__WORK ORDER__
The listing below should be printed exactly, every line of it. Skip the pictures.

__SUPPLIED INFORMATION__
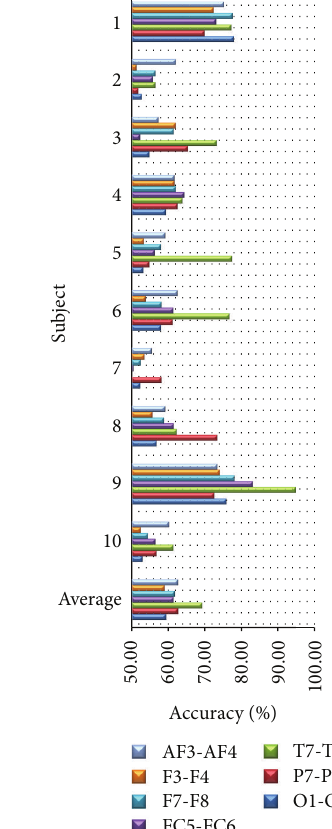
Figure 7: Accuracy from each pair of channels.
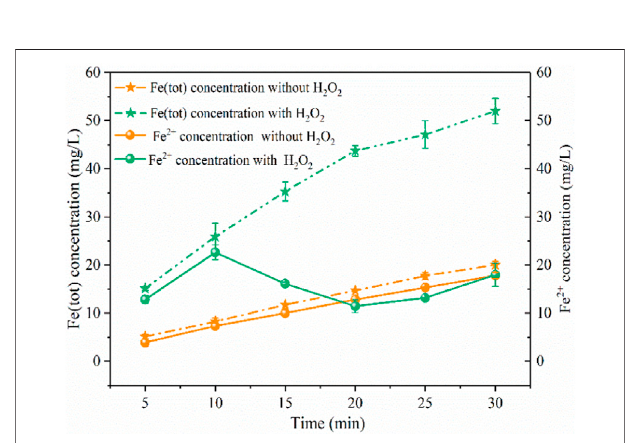
Frontiers in Chemistry |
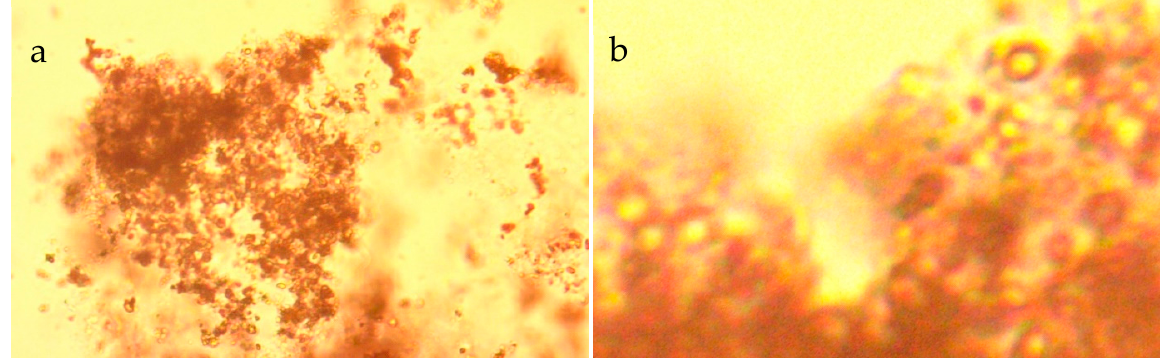
Figure A3. n-Fe(b)@bluecrop polyphenol polymer. ( a ), Agglomerated gel, showing a cellular struc- ture where the gel forms from the aggregation of colloidal spheres. Transmitted light, field of view = 0.26 mm. Manufacture ratio = 1 g FeSO 4 : 20 cm 3 blueberry (variety: Blue Crop) juice/extract; ( b ), Enlargement of Agglomerated gel, showing construction from the agglomeration fluid filled polymer spheres. Transmitted light, field of view = 0.04 mm. Individual (pre-aggregation) colloidal sphere sizes: Average = 1.39 microns; standard deviation = 0.50; 1st quartile = 1.07 microns; median = 1.33 microns; 3rd quartile = 1.60 microns;.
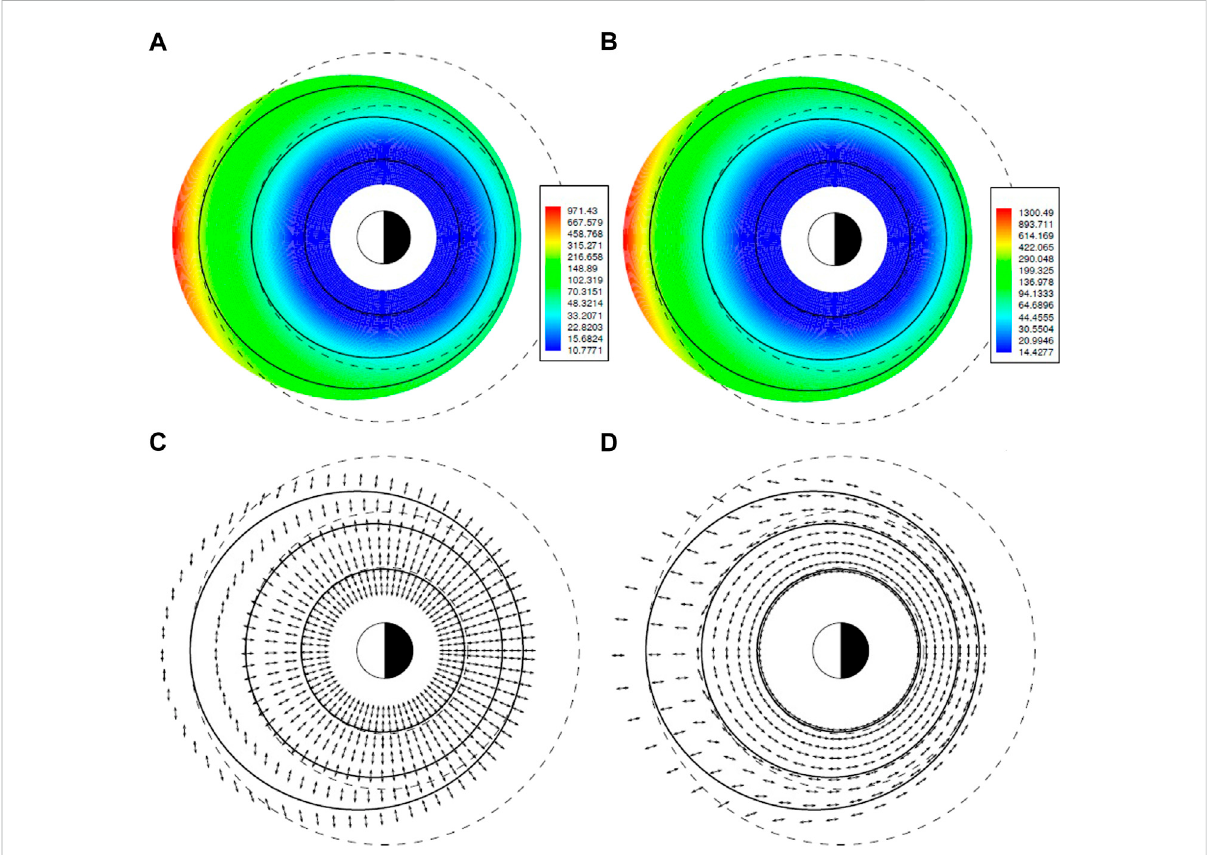
FIGURE 7 Eigenperiodsandelectric fi eldpolarizationsintheequatorialplaneforthetwolowestfrequencyAlfvéniceigenmodes,takenfromFigures3,6of Kabin et al. (2007): (A) Period and (C) polarization of the mode with radial electric fi eld polarization at midnight; (B) Period and (D) polarization of the mode with azimuthal electric fi eld at midnight. Thick solid lines show the contours of constant B initiated at r = 3, 5, and 7 at noon. Dashed lines are circlesofconstantradiuswith r =3,5,and7.Notethesuddenchangeinthepolarizationalongthenoonmeridianat r ≈ 5in (C,D) .Thisoccursat a point of degeneracy in the eigenperiod in (A,B)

__ANSWER TO THE EXERCISE__
Figure 7: Accuracy from each pair of channels.
Frontiers in Chemistry |
Figure A3. n-Fe(b)@bluecrop polyphenol polymer. ( a ), Agglomerated gel, showing a cellular struc- ture where the gel forms from the aggregation of colloidal spheres. Transmitted light, field of view = 0.26 mm. Manufacture ratio = 1 g FeSO 4 : 20 cm 3 blueberry (variety: Blue Crop) juice/extract; ( b ), Enlargement of Agglomerated gel, showing construction from the agglomeration fluid filled polymer spheres. Transmitted light, field of view = 0.04 mm. Individual (pre-aggregation) colloidal sphere sizes: Average = 1.39 microns; standard deviation = 0.50; 1st quartile = 1.07 microns; median = 1.33 microns; 3rd quartile = 1.60 microns;.
FIGURE 7 Eigenperiodsandelectric fi eldpolarizationsintheequatorialplaneforthetwolowestfrequencyAlfvéniceigenmodes,takenfromFigures3,6of Kabin et al. (2007): (A) Period and (C) polarization of the mode with radial electric fi eld polarization at midnight; (B) Period and (D) polarization of the mode with azimuthal electric fi eld at midnight. Thick solid lines show the contours of constant B initiated at r = 3, 5, and 7 at noon. Dashed lines are circlesofconstantradiuswith r =3,5,and7.Notethesuddenchangeinthepolarizationalongthenoonmeridianat r ≈ 5in (C,D) .Thisoccursat a point of degeneracy in the eigenperiod in (A,B)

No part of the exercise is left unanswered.